■ **TEXT TO READ**
Model coverage matrix (Phase 3.5 — all offline Parakeet checkpoints)

Every published offline Parakeet checkpoint validated end-to-end against NeMo on tests/fixtures/speech.wav (LibriSpeech 2086-149220-0033, ~7.4 s, English). WER vs NeMo is word-error-rate (0.0 = byte-for-byte identical). All runs are CPU, batch 1, deterministic greedy (NeMo 2.7.3).

Checkpoint Family arch d_model / layers mel xscaling vocab Validated head(s) WER vs NeMo Status
parakeet-tdt_ctc-110m Hybrid TDT+CTC hybrid_tdt_ctc 512 / 17 80 false 1024 TDT + CTC 0.0 PASS
parakeet-tdt-0.6b-v2 TDT (hybrid) hybrid_tdt_ctc 1024 / 24 128 false 1024 TDT 0.0 PASS
parakeet-tdt-0.6b-v3 TDT (hybrid, multilingual) hybrid_tdt_ctc 1024 / 24 128 false 8192 TDT 0.0 PASS
parakeet-tdt-0.6b (v1) TDT N/A — not published (superseded by v2)
parakeet-tdt-1.1b TDT tdt 1024 / 42 80 false 1024 TDT 0.0 PASS
parakeet-tdt_ctc-1.1b Hybrid TDT+CTC hybrid_tdt_ctc 1024 / 42 80 false 1024 TDT + CTC 0.0 PASS
parakeet-ctc-0.6b CTC ctc 1024 / 24 80 true 1024 CTC 0.0 PASS
parakeet-ctc-1.1b CTC ctc 1024 / 42 80 true 1024 CTC 0.0 PASS
parakeet-rnnt-0.6b RNNT rnnt 1024 / 24 80 true 1024 RNNT 0.0 PASS
parakeet-rnnt-1.1b RNNT rnnt 1024 / 42 80 true 1024 RNNT 0.0 PASS
parakeet_realtime_eou_120m-v1 Streaming + EOU rnnt 512 / 17 128 false 1026 RNNT (offline, limited-context) 0.0 PASS (Phase 5 — 5a milestone)
nemotron-3.5-asr-streaming-0.6b Streaming, multilingual, prompt-conditioned rnnt 1024 / 24 128 false 13087 RNNT offline + cache-aware streaming, per language 0.0 PASS (offline + streaming, langs en/de/es/ja-JP/auto)

Notes:

  • xscaling = NeMo FastConformer xscale=sqrt(d_model) (true) vs xscale=None (false).
  • Hybrid models validated on both TDT and CTC heads where practical.
  • parakeet-tdt-1.1b is labelled tdt (pure, no aux_ctc); the two 0.6B TDT checkpoints are labelled hybrid_tdt_ctc (NeMo stores them as EncDecRNNTBPEModel with cfg.aux_ctc).
  • Committed regression tests lock the CTC and RNNT decoder paths against regression: tests/test_transcribe_ctc.cpp (PARAKEET_TEST_GGUF_CTC) and tests/test_transcribe_rnnt.cpp (PARAKEET_TEST_GGUF_RNNT) — both skip (exit 77) in CI unless the corresponding GGUF env var is set.
  • parakeet_realtime_eou_120m-v1 offline (5a): vocab 1026 includes <EOU>=1024 and <EOB>=1025; blank_id=1026 (V_plus=1027); the transducer emits <EOU> literally at end-of-utterance — the C++ offline transcript matches NeMo including the trailing <EOU> token.

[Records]
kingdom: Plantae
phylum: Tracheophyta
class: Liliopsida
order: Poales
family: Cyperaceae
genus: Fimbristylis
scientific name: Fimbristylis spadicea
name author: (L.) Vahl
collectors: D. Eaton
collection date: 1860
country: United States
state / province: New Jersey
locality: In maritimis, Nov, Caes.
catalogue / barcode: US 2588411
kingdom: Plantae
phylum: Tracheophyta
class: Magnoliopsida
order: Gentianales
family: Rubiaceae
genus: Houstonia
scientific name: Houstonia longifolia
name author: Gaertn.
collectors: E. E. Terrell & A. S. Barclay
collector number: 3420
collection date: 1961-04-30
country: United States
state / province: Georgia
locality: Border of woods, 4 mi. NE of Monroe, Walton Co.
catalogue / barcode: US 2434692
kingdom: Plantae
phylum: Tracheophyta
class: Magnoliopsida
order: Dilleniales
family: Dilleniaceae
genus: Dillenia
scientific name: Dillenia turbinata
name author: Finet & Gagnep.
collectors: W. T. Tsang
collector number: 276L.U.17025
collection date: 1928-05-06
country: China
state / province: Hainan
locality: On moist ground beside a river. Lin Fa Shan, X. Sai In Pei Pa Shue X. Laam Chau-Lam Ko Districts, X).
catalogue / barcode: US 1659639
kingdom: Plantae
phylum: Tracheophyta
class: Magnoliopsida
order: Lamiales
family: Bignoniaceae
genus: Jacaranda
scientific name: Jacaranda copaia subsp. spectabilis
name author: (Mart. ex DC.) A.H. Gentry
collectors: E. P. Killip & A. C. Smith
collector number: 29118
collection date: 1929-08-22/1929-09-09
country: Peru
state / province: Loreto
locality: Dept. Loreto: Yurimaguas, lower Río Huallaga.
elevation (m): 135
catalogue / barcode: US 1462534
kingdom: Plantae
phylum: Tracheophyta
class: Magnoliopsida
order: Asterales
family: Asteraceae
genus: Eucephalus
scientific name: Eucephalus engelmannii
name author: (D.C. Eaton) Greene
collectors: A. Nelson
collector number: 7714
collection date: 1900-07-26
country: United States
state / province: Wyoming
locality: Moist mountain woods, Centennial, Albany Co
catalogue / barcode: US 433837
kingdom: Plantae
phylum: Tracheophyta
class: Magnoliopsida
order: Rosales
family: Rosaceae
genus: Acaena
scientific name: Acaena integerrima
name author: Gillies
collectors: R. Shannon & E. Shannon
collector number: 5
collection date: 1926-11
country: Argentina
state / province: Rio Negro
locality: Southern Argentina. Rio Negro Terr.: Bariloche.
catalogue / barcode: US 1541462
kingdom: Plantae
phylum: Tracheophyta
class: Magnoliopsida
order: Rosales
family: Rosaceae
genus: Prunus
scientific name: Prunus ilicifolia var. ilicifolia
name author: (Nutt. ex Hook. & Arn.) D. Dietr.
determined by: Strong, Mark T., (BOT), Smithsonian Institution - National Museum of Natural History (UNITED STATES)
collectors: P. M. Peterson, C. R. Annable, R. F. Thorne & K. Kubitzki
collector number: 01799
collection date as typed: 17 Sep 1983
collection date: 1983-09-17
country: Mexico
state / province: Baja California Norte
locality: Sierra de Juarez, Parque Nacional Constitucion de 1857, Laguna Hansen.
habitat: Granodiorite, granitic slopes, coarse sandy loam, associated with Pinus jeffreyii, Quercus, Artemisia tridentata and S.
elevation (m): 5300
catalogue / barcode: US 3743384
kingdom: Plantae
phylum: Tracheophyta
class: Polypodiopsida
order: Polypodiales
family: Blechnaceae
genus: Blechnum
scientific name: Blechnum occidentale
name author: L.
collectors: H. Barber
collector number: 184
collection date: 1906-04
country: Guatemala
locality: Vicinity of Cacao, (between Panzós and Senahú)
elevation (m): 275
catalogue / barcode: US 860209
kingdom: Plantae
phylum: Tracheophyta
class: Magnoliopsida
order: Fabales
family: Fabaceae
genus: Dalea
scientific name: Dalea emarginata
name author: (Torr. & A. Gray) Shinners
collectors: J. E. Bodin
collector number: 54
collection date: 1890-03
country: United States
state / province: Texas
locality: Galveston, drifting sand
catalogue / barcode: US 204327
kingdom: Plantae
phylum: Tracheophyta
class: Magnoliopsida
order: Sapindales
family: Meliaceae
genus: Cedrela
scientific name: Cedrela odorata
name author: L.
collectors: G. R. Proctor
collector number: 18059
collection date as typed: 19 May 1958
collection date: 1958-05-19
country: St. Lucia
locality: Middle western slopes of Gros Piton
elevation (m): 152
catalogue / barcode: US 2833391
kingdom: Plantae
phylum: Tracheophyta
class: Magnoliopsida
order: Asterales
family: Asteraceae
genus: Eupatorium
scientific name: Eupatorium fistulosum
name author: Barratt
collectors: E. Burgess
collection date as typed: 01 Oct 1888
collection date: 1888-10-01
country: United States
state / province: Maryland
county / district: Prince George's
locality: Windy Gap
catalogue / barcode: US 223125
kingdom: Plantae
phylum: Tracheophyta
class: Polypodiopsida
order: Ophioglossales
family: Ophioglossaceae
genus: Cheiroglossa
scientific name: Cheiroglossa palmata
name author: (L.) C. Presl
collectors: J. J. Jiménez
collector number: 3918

■ **JOBS**
• 1. Translate this sentence from the Parakeet model coverage matrix into Spanish: "All runs are CPU, batch 1, deterministic greedy (NeMo 2.7.3)."
• 2. Pick up the Parakeet model coverage matrix after its final note and continue it in the same style.
Nothing in the records is needed.

■ **WRITTEN RESPONSES**
• 1. Todas las ejecuciones se hacen en CPU, con lote 1 y decodificación voraz determinista (NeMo 2.7.3).

• 2.
  • parakeet_realtime_eou_120m-v1 cache-aware streaming (5b/5c, Tasks 5-7): the streaming encoder output == offline (leading frames, max|d|≈3e-6) and == NeMo's cache_aware_stream_step output; streaming decode tokens == NeMo cache-aware streaming == offline minus the trailing streaming-tail <EOU>. EOU/EOB are surfaced as timed events (stripped from the running text). For this clip NeMo's streaming does NOT emit <EOU> (the final-chunk tail has incomplete right context); the C++ streaming session/C-API/CLI match that exactly and do not fabricate one. See "Phase 5 — Streaming + EOU" below.
  • nemotron-3.5-asr-streaming-0.6b (multilingual, prompt-conditioned): a target language one-hot (--lang <locale>, default auto) is projected through the prompt_kernel (Linear, ReLU, Linear) on the encoder output before the RNNT decode, both offline and per streaming chunk (the one-hot is constant over time, so per-chunk application is exact). The authoritative NeMo reference decodes the prompt-conditioned encoder output via m.decoding.rnnt_decoder_predictions_tensor (the lhotse transcribe(target_lang=...) path needs per-cut language metadata our bare wav fixtures lack). scripts/e2e_nemo_compare.py cross-checks the C++ CLI against this reference for tests/fixtures/{speech,clip}.wav × {en, de, es, ja-JP, auto} × {offline, stream}: all 20 rows WER 0.0. The prompt_kernel, LSTM prediction net, and featurizer tensors stay F32 in every quantized variant (f16 and q8_0 also verified WER 0.0; see docs/quantization.md). Note ja is not a dictionary key — the Japanese locale is ja-JP.

Real-speech end-to-end check (Task 12)

The decisive proof: a real English utterance transcribed by the full C++ pipeline (mel → subsampling → FastConformer encoder → CTC head → CTC greedy decode → BPE detokenize) compared word-for-word against NeMo's CTC-head transcript of the same clip.

Fixture: tests/fixtures/speech.wav — LibriSpeech dev-clean sample 2086-149220-0033, 16 kHz mono, 16-bit PCM, ~7.4 s. Obtained from the public NeMo tutorial mirror https://dldata-public.s3.us-east-2.amazonaws.com/2086-149220-0033.wav (already 16 kHz mono; re-encoded to canonical 16-bit PCM via soundfile).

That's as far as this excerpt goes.